On February 15th, the price of Bitcoin (BTC) experienced a surge of over 12%, marking its highest daily close in more than six months. This surge occurred at the same time that gold reached a 40-day low at $1,826, hinting at a potential shift in investors’ risk assessment for cryptocurrencies.
The increase in Bitcoin’s price can be traced back to a mysterious institutional investor that began buying on February 10th. According to Lookonchain’s data, nearly $1.6 billion in funds have been transferred into the crypto market between February 10th and February 15th. This influx of funds was seen in three notable USD Coin (USDC) wallets sending out funds to various exchanges.
The surge in Bitcoin’s price was further bolstered by news that the Binance exchange is preparing to face penalties and settle potential outstanding regulatory and law-enforcement investigations in the U.S., according to a February 15th Wall Street Journal report. Binance’s Chief Strategy Officer, Patrick Hillmann, added that the exchange is “highly confident and feeling really good about where those discussions are going.”
In addition to this news, the U.S. inflation report released on February 14th showed consumer prices rising 5.6% year-on-year, followed by data showing resilient consumer demand. This indicates that traders are beginning to rethink Bitcoin’s scarcity value.
To get a better understanding of how professional traders are positioned in the current market conditions, it is important to look at derivatives metrics. Margin markets provide insight into how professional traders are positioned because it allows investors to borrow cryptocurrency to leverage their positions. For example, one can increase exposure by borrowing stablecoins to buy (long) Bitcoin. On the other hand, Bitcoin borrowers can only bet against (short) the cryptocurrency.
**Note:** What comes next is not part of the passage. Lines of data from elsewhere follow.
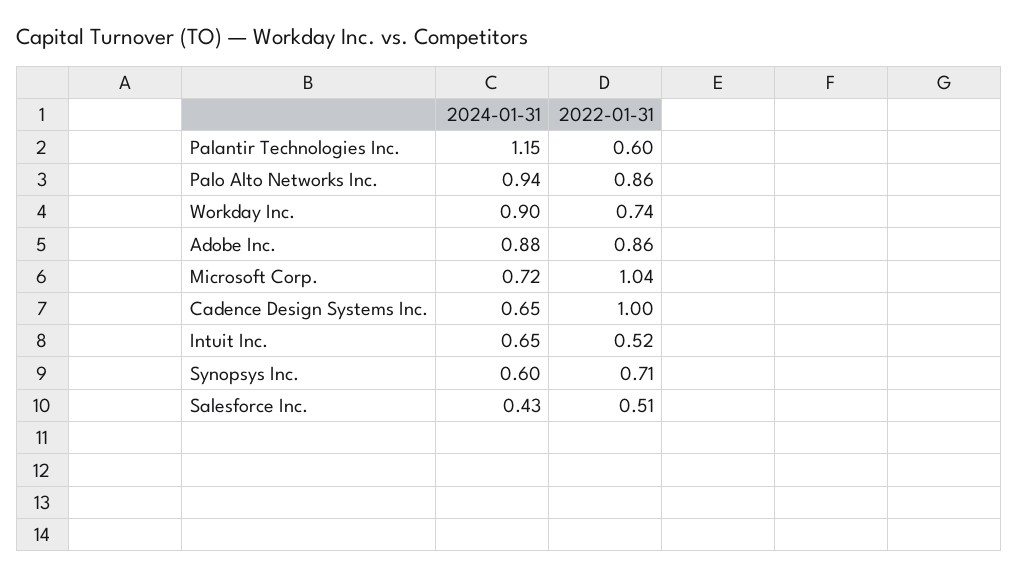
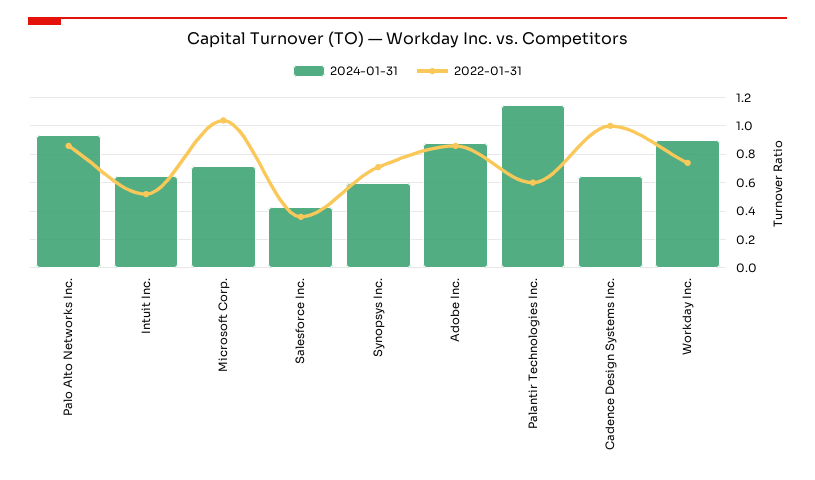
  {
    "2024-01-31": {
      "Palantir Technologies Inc.": 1.15,
      "Palo Alto Networks Inc.": 0.94,
      "Workday Inc.": 0.9,
      "Adobe Inc.": 0.88,
      "Microsoft Corp.": 0.72,
      "Cadence Design Systems Inc.": 0.65,
      "Intuit Inc.": 0.65,
      "Synopsys Inc.": 0.6,
      "Salesforce Inc.": 0.43
    },
    "2022-01-31": {
      "Palantir Technologies Inc.": 0.6,
      "Palo Alto Networks Inc.": 0.86,
      "Workday Inc.": 0.74,
      "Adobe Inc.": 0.86,
      "Microsoft Corp.": 1.04,
      "Cadence Design Systems Inc.": 1,
      "Intuit Inc.": 0.52,
      "Synopsys Inc.": 0.71,
-     "Salesforce Inc.": 0.51
+     "Salesforce Inc.": 0.35
    }
  }

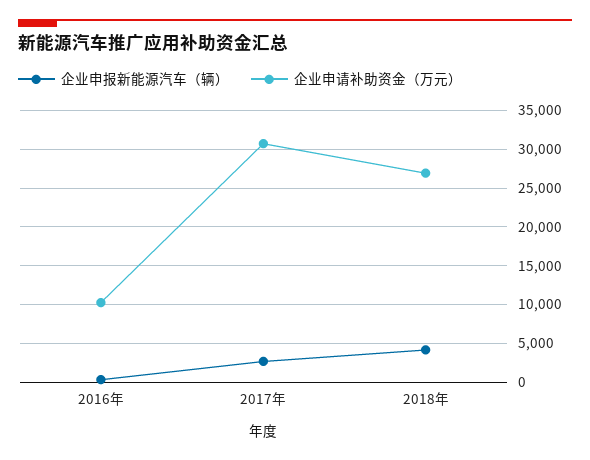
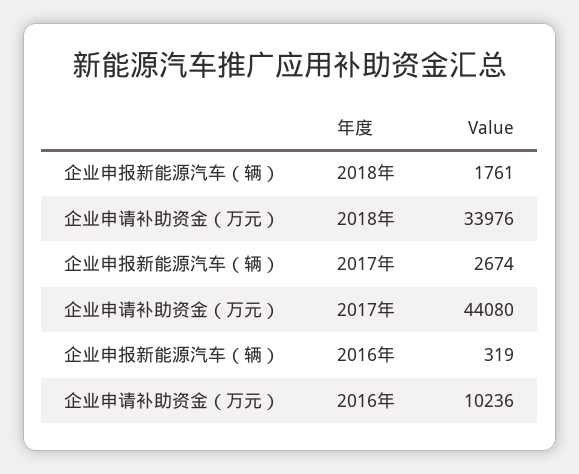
  {
    "企业申报新能源汽车（辆）": {
      "2016年": 319,
      "2017年": 2674,
-     "2018年": 4000
+     "2018年": 1761
    },
    "企业申请补助资金（万元）": {
      "2016年": 10236,
-     "2017年": 31000,
+     "2017年": 44080,
-     "2018年": 27000
+     "2018年": 33976
    }
  }

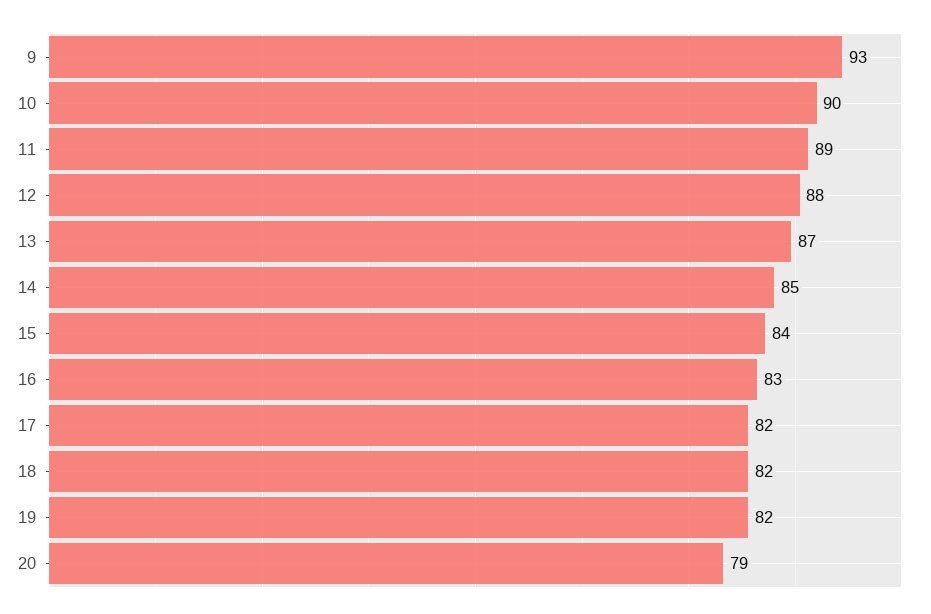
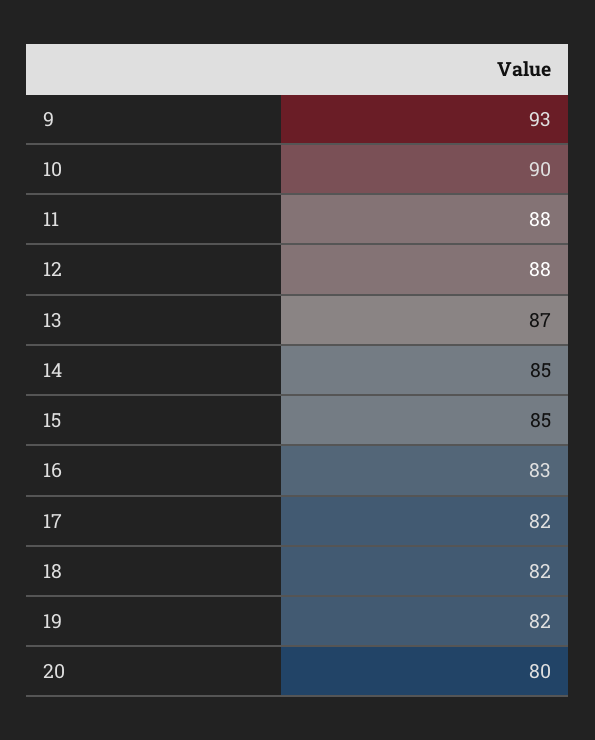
  {
    "9": 93,
    "10": 90,
-   "11": 89,
+   "11": 88,
    "12": 88,
    "13": 87,
    "14": 85,
-   "15": 84,
+   "15": 85,
    "16": 83,
    "17": 82,
    "18": 82,
    "19": 82,
-   "20": 79
+   "20": 80
  }

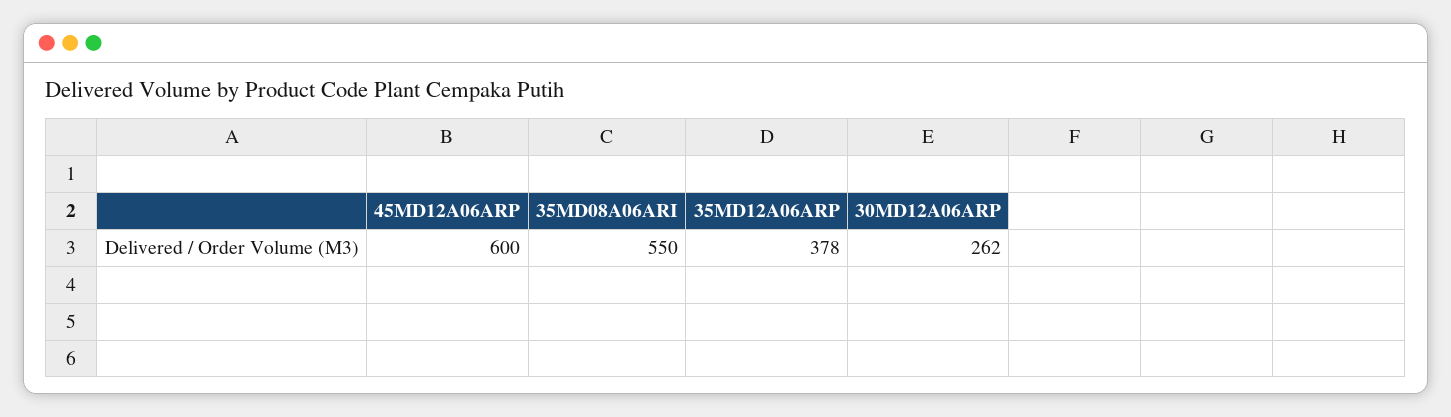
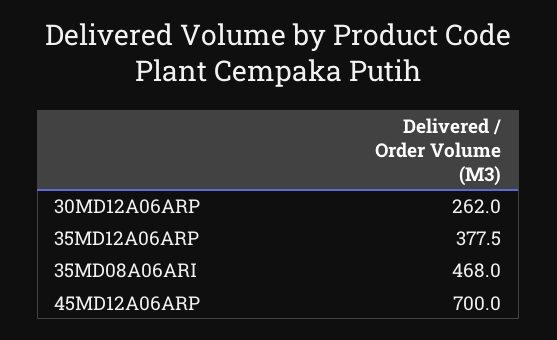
  {
-   "45MD12A06ARP": 600,
+   "45MD12A06ARP": 700,
-   "35MD08A06ARI": 550,
+   "35MD08A06ARI": 468,
    "35MD12A06ARP": 377.5,
    "30MD12A06ARP": 262
  }

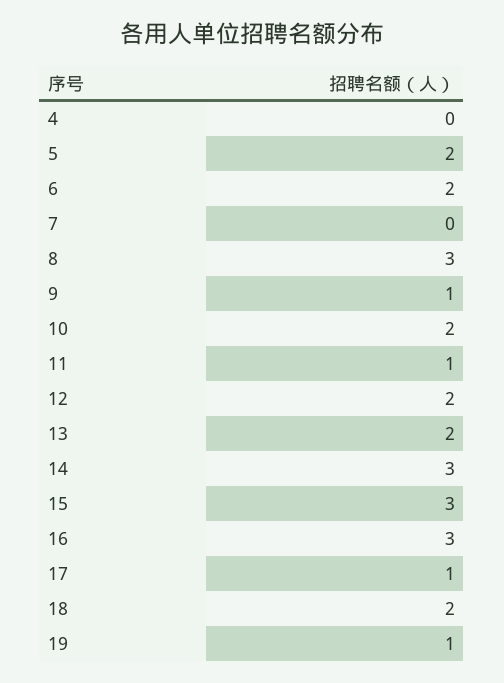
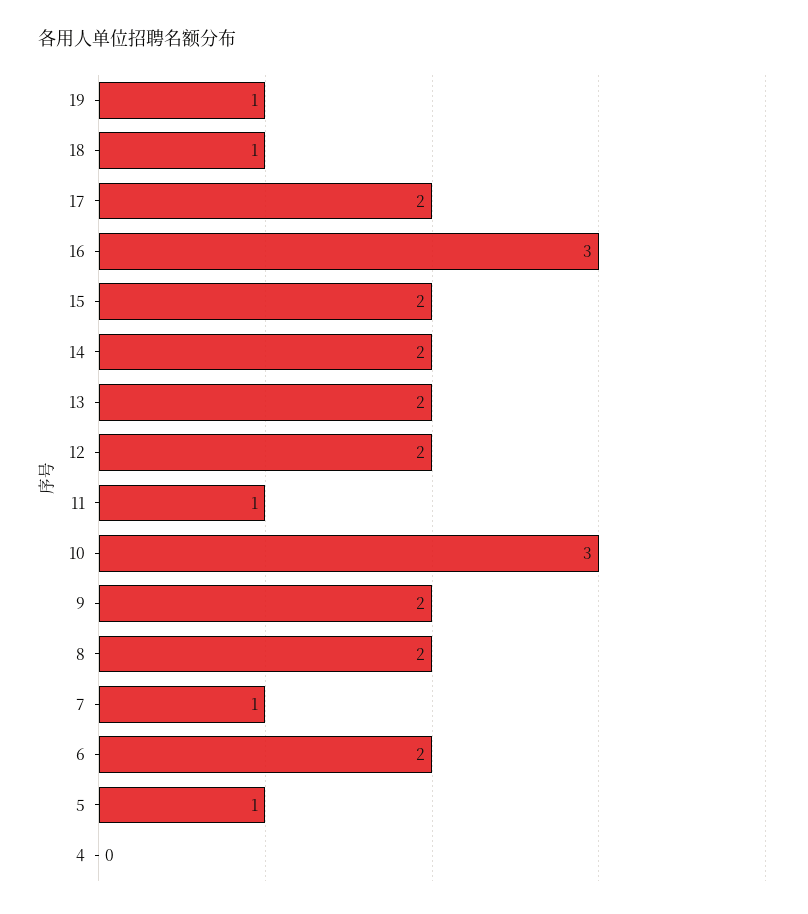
  {
    "4": 0,
-   "5": 2,
+   "5": 1,
    "6": 2,
-   "7": 0,
+   "7": 1,
-   "8": 3,
+   "8": 2,
-   "9": 1,
+   "9": 2,
-   "10": 2,
+   "10": 3,
    "11": 1,
    "12": 2,
    "13": 2,
-   "14": 3,
+   "14": 2,
-   "15": 3,
+   "15": 2,
    "16": 3,
-   "17": 1,
+   "17": 2,
-   "18": 2,
+   "18": 1,
    "19": 1
  }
The OKX stablecoin/BTC margin lending ratio chart shows that traders’ margin lending ratio increased between January 13th and January 15th, signaling that professional traders added leverage long positions as Bitcoin price broke above the $23,500 resistance. This suggests that there is an excessive demand for borrowing stablecoins for bullish positioning, as a stablecoin/BTC margin lending ratio above 30 is unusual.
Options traders are also an important metric to look at to understand whether the recent rally has caused investors to become more risk-averse. The 25% delta skew is a telling sign whenever arbitrage desks and market makers are overcharging for upside or downside protection. This indicator compares similar call (buy) and put (sell) options and will turn positive when fear is prevalent because the protective put options premium is higher than risk call options.
The 25% delta skew has been neutral for the past two weeks, signaling equal pricing for bullish and bearish strategies. This reading is highly unusual considering Bitcoin gained 16.2% from January 13th to January 16th, and typically, one would expect excessive bullishness causing the skew to move below negative 10.
The derivatives markets continue to favor bullish momentum, as there is a lack of bearish sentiment in futures and options markets. Additionally, there is a decreasing appetite for bearish bets, as bears using futures markets had $235 million liquidated between January 15th and January 16th.
Overall, the recent surge in Bitcoin’s price has been attributed to a mysterious institutional investor, as well as news of Binance’s potential settlements with U.S. regulators. In addition, the U.S. inflation report and data showing resilient consumer demand have caused traders to rethink Bitcoin’s scarcity value. Looking at derivatives metrics, professional traders are adding leverage long positions, and there is a lack of bearish sentiment in futures and options markets. Although there is some concern regarding the excessive demand for borrowing stablecoins for bullish positioning, the derivatives markets continue to favor bullish momentum.